ACTIVITY: The exercise asks you to copy every line below in which "lines" appears.

━━━━

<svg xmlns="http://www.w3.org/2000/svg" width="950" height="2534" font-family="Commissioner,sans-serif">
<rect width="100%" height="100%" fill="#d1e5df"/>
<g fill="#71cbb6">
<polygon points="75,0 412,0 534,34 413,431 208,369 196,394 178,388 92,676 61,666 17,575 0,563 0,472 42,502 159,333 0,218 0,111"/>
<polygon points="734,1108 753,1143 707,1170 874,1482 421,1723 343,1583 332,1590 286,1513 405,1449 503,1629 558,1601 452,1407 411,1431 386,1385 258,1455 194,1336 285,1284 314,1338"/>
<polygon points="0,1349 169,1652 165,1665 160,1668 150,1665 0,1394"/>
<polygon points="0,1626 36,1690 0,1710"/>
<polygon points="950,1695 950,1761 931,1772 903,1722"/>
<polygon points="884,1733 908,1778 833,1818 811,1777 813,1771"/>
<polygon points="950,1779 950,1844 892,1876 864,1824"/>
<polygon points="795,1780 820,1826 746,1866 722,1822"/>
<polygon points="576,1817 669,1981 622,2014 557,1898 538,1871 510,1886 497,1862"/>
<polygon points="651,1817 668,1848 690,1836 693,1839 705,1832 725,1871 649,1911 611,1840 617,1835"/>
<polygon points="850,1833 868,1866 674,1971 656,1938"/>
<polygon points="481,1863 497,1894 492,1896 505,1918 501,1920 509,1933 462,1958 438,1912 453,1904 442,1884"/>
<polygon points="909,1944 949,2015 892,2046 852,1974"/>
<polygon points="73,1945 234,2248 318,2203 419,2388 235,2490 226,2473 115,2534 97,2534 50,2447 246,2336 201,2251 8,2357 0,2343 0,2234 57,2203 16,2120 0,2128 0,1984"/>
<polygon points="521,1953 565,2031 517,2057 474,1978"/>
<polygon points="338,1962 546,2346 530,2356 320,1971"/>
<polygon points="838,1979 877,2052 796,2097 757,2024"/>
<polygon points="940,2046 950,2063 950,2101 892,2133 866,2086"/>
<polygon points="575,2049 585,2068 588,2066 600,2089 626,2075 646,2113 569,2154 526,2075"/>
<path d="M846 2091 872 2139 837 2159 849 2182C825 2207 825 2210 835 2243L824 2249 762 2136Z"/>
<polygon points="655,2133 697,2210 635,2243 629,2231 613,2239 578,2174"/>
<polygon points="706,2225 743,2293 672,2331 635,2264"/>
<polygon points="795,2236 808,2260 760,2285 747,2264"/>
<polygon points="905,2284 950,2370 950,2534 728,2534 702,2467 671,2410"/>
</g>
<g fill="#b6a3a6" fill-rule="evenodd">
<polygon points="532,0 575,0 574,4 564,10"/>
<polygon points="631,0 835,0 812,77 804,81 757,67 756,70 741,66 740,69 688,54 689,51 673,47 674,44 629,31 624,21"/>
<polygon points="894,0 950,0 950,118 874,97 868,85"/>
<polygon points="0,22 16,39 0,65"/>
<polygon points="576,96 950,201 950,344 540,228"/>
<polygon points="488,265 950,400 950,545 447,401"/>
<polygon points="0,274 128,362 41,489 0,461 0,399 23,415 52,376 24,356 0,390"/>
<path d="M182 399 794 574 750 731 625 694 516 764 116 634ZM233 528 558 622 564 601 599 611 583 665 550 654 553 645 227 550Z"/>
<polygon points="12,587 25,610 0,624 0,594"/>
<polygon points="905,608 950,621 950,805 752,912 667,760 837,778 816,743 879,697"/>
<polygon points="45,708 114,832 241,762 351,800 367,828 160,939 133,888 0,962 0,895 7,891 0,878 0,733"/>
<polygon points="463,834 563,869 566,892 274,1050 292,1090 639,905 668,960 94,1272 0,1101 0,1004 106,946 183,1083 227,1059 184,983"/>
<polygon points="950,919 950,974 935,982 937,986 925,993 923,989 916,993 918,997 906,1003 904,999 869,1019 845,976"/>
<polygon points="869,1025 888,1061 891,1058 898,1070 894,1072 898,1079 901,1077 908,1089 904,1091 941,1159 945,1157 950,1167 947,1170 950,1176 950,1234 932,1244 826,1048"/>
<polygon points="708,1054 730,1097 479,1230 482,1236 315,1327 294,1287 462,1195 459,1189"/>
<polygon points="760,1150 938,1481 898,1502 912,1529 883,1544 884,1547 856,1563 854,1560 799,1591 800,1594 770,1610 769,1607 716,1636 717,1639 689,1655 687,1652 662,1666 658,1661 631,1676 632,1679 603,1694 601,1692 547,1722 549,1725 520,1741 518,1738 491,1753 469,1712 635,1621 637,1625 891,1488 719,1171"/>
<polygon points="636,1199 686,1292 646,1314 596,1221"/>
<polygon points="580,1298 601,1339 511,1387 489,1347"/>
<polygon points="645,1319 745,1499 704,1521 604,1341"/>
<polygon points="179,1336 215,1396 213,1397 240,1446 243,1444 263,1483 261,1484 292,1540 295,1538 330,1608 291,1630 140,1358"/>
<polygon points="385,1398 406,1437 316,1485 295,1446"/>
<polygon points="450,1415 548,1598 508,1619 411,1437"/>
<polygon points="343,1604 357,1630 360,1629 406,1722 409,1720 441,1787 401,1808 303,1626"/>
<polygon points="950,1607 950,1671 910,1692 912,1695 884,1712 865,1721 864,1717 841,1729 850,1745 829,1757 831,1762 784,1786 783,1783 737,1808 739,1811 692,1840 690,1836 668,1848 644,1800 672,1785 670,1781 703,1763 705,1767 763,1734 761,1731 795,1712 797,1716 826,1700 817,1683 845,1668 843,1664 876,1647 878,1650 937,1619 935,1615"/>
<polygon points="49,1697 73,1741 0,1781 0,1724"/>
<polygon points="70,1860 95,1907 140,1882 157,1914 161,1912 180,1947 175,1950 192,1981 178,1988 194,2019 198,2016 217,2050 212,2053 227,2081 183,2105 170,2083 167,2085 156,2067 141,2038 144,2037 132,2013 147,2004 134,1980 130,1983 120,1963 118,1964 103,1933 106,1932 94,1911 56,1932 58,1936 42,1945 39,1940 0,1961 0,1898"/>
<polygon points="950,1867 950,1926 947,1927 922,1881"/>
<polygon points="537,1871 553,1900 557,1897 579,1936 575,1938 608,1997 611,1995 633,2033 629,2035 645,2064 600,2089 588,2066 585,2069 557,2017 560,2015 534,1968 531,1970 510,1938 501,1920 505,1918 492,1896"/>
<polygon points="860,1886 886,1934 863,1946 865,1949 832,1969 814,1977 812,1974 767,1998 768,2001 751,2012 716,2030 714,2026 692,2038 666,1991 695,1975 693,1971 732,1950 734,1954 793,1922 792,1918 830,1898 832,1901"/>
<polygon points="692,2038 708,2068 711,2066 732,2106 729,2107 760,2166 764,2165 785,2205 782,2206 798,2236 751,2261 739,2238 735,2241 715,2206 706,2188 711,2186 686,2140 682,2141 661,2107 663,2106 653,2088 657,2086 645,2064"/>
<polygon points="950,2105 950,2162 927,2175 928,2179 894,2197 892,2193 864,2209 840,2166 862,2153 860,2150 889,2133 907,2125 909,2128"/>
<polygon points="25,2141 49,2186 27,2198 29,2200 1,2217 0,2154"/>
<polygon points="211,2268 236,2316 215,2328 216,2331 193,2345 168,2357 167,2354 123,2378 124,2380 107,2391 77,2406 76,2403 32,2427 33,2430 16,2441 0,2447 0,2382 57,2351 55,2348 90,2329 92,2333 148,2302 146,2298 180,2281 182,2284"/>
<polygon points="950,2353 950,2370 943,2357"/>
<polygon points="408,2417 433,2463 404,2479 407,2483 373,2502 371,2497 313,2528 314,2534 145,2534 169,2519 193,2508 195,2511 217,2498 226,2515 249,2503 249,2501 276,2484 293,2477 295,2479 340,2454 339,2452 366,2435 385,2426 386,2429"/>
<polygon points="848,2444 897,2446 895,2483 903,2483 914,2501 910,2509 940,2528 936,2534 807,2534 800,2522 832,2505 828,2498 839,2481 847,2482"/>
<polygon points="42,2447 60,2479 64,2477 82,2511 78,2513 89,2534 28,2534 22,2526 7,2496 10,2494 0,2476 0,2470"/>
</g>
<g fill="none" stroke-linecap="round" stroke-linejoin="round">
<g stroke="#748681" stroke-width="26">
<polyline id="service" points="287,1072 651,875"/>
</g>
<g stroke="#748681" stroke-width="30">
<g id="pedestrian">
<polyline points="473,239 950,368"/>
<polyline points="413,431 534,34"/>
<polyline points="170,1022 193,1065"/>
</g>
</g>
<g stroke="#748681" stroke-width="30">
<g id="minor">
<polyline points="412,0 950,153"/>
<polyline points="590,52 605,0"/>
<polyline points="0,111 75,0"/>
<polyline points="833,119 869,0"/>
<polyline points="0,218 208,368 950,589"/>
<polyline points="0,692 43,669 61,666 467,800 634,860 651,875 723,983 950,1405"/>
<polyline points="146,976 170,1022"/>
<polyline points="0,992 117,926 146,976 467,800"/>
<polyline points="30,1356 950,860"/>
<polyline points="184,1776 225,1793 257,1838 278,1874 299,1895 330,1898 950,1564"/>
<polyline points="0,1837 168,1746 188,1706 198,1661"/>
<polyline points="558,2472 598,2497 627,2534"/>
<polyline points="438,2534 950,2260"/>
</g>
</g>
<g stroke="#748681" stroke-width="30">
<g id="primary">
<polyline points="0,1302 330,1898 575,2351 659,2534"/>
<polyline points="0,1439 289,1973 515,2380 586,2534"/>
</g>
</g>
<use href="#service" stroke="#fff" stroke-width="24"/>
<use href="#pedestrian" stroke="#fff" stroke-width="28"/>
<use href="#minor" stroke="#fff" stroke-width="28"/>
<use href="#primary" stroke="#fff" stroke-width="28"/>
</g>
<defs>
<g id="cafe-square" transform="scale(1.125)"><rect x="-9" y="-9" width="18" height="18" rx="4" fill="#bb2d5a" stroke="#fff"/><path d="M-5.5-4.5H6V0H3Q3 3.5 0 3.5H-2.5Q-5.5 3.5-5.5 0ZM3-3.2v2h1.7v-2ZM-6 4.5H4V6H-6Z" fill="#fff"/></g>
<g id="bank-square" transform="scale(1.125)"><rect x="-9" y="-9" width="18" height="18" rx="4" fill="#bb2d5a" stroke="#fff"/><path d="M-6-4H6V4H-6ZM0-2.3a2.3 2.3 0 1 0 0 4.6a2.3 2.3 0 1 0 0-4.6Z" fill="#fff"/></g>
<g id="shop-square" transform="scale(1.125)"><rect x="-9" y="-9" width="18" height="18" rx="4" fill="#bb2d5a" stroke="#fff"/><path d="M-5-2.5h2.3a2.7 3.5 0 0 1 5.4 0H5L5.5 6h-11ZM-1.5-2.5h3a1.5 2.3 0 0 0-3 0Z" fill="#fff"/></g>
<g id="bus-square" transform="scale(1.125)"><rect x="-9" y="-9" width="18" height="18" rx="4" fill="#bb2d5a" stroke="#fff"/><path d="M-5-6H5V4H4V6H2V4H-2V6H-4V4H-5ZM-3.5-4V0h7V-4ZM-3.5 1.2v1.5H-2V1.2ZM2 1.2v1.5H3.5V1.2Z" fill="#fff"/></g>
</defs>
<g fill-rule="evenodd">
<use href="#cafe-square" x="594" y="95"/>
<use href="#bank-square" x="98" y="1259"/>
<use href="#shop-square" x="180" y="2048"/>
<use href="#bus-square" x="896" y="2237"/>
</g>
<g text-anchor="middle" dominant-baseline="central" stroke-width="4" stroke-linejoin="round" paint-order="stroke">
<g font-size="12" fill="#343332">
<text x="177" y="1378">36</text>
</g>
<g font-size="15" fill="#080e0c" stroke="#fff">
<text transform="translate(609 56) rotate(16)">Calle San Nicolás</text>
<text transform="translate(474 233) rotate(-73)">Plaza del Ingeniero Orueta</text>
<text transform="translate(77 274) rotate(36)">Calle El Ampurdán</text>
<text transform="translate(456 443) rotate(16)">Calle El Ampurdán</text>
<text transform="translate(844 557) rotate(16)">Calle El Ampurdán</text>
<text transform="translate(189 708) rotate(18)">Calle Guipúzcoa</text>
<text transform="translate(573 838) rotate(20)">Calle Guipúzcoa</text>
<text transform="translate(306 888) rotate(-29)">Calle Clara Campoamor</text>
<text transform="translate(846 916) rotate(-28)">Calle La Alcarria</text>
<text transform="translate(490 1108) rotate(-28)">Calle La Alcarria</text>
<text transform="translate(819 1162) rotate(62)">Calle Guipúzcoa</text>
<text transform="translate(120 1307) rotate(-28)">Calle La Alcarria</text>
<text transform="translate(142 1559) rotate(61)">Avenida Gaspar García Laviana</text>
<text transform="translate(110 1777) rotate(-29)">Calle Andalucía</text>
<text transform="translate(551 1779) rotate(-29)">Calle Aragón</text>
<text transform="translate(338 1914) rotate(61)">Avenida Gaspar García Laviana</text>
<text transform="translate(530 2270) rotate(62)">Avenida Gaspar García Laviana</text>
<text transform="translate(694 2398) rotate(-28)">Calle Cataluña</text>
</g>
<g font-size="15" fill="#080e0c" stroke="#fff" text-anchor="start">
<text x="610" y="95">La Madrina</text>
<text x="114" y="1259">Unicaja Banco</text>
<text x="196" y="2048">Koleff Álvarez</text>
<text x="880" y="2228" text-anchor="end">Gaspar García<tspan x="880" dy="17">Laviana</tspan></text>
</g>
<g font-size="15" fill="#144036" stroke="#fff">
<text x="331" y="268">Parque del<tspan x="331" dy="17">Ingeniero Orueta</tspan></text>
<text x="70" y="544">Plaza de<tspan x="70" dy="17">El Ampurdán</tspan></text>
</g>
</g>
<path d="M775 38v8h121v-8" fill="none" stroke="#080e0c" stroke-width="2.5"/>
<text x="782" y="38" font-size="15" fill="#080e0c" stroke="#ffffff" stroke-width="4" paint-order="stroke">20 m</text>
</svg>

━━━━

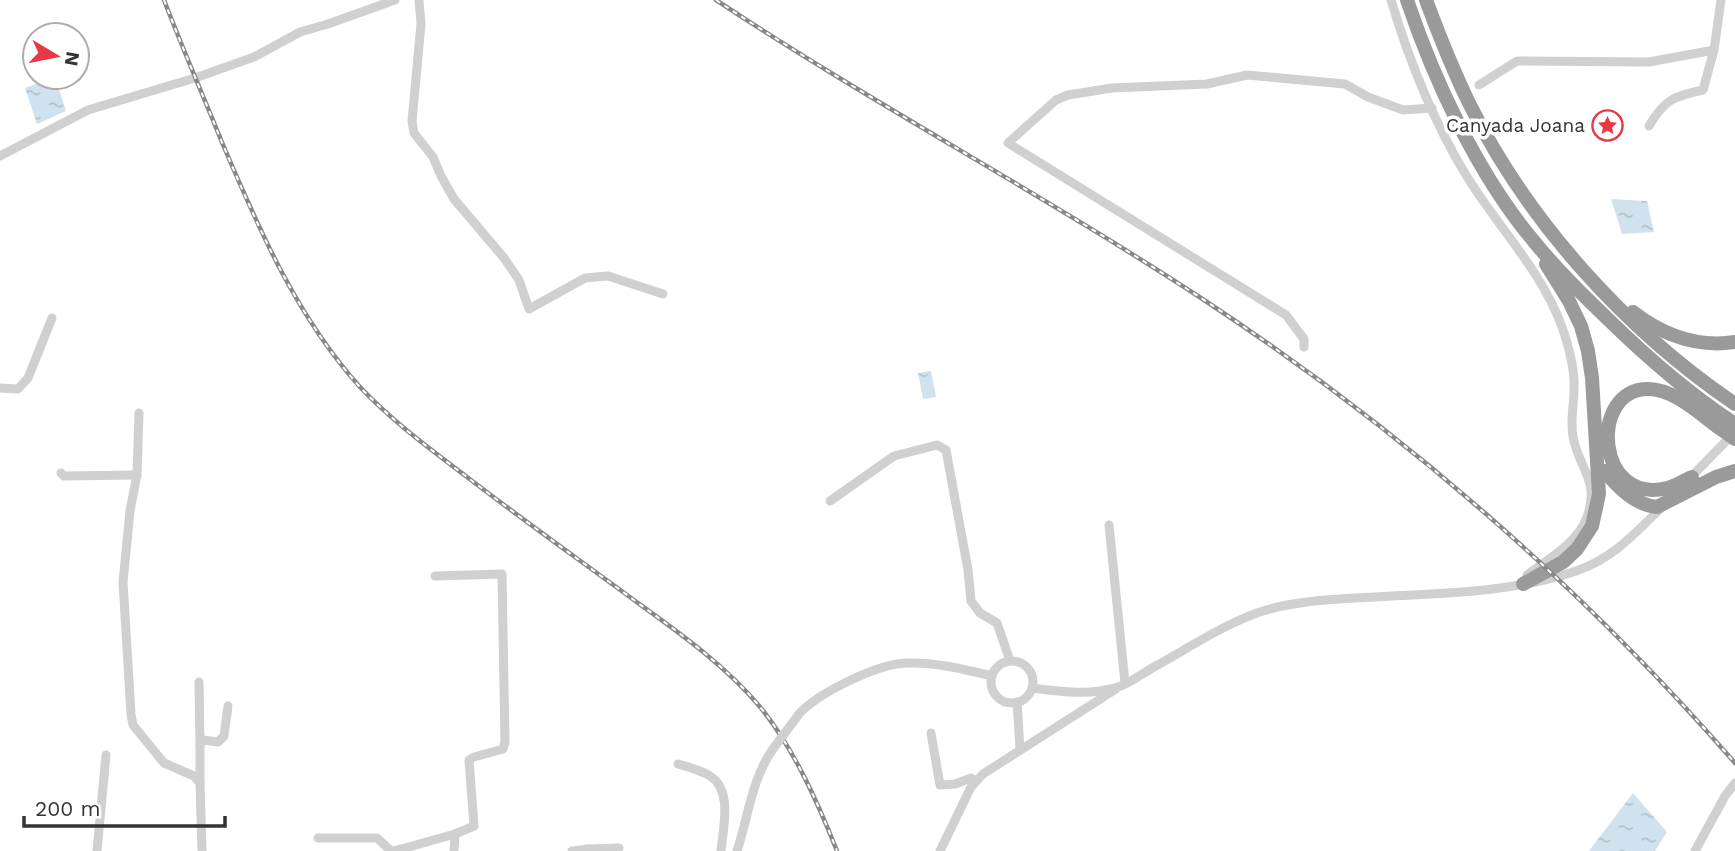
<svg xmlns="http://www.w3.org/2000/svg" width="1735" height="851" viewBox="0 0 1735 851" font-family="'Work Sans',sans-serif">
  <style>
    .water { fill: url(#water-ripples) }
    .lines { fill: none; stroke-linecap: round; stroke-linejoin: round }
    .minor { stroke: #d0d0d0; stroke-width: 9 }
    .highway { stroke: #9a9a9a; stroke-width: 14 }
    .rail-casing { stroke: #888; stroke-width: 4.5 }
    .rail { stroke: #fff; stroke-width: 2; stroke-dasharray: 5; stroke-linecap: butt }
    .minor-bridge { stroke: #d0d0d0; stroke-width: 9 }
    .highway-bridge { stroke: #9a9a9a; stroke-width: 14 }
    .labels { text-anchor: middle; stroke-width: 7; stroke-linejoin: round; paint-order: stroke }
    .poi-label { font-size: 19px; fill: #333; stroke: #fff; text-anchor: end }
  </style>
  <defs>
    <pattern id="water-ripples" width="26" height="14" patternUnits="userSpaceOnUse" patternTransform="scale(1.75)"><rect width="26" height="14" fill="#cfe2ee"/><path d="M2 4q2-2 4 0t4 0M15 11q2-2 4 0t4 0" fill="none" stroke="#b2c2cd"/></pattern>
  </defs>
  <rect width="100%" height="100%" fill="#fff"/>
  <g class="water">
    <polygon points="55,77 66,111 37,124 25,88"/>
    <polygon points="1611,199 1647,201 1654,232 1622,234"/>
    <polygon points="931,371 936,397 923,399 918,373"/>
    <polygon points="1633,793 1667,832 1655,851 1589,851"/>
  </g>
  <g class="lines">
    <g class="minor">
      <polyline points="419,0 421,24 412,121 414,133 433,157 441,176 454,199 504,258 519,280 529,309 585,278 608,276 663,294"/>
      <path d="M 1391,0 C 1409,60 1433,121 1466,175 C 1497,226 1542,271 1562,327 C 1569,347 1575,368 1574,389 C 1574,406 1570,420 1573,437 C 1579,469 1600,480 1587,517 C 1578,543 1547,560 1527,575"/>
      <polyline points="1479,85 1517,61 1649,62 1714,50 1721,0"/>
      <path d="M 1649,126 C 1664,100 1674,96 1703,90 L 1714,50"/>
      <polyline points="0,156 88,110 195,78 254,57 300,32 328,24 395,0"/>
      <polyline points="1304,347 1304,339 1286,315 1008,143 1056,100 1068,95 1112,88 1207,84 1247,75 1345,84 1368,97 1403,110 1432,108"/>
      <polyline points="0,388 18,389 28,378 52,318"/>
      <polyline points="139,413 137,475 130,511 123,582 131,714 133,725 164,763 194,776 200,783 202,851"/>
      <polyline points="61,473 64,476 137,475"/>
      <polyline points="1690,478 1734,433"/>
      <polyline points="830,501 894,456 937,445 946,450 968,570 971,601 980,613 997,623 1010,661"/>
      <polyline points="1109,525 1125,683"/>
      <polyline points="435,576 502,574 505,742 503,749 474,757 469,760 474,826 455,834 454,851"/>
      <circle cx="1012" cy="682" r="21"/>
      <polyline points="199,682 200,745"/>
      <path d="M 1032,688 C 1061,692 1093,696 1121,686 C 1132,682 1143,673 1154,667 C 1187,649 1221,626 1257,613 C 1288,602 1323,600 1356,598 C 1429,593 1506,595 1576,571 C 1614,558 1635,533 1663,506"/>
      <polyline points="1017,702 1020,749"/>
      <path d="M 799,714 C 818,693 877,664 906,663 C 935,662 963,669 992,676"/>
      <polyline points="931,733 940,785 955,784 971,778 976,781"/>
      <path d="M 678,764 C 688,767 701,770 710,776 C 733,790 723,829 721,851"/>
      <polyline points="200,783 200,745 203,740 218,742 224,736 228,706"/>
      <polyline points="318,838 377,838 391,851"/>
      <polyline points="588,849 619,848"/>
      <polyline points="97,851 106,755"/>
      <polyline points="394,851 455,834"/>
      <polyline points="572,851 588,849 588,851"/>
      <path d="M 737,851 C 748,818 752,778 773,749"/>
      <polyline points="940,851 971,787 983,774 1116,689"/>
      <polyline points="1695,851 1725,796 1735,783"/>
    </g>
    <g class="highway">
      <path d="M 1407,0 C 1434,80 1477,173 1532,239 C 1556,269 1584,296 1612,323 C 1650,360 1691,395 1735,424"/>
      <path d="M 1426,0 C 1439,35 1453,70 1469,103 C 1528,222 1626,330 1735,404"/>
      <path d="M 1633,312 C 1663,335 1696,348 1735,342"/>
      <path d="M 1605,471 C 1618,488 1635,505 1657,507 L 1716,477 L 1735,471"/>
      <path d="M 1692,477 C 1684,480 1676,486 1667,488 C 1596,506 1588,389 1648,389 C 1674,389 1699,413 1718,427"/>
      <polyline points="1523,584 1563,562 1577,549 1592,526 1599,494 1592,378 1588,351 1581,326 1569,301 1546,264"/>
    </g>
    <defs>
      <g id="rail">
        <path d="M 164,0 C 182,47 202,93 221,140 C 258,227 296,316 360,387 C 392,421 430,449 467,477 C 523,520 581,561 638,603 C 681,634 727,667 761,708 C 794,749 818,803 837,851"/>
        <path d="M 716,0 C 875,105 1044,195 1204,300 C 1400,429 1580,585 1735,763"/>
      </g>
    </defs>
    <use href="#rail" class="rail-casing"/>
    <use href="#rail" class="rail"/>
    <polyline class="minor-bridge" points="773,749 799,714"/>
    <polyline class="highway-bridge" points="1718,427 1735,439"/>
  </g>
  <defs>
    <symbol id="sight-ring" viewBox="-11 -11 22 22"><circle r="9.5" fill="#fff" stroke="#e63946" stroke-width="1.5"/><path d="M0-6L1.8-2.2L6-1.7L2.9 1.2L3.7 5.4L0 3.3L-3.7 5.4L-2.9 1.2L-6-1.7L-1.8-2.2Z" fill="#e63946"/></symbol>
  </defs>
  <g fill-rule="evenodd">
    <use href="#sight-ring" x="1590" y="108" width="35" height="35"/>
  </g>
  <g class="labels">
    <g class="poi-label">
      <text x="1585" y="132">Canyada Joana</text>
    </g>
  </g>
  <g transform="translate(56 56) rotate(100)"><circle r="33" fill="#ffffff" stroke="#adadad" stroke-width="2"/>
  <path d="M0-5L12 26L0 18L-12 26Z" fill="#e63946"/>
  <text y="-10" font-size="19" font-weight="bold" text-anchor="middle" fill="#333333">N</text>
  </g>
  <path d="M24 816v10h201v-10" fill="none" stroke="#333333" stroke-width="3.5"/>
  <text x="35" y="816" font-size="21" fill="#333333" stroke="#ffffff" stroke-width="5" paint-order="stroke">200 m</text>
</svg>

━━━━

RESPONSE BOX:
    .lines { fill: none; stroke-linecap: round; stroke-linejoin: round }
  <g class="lines">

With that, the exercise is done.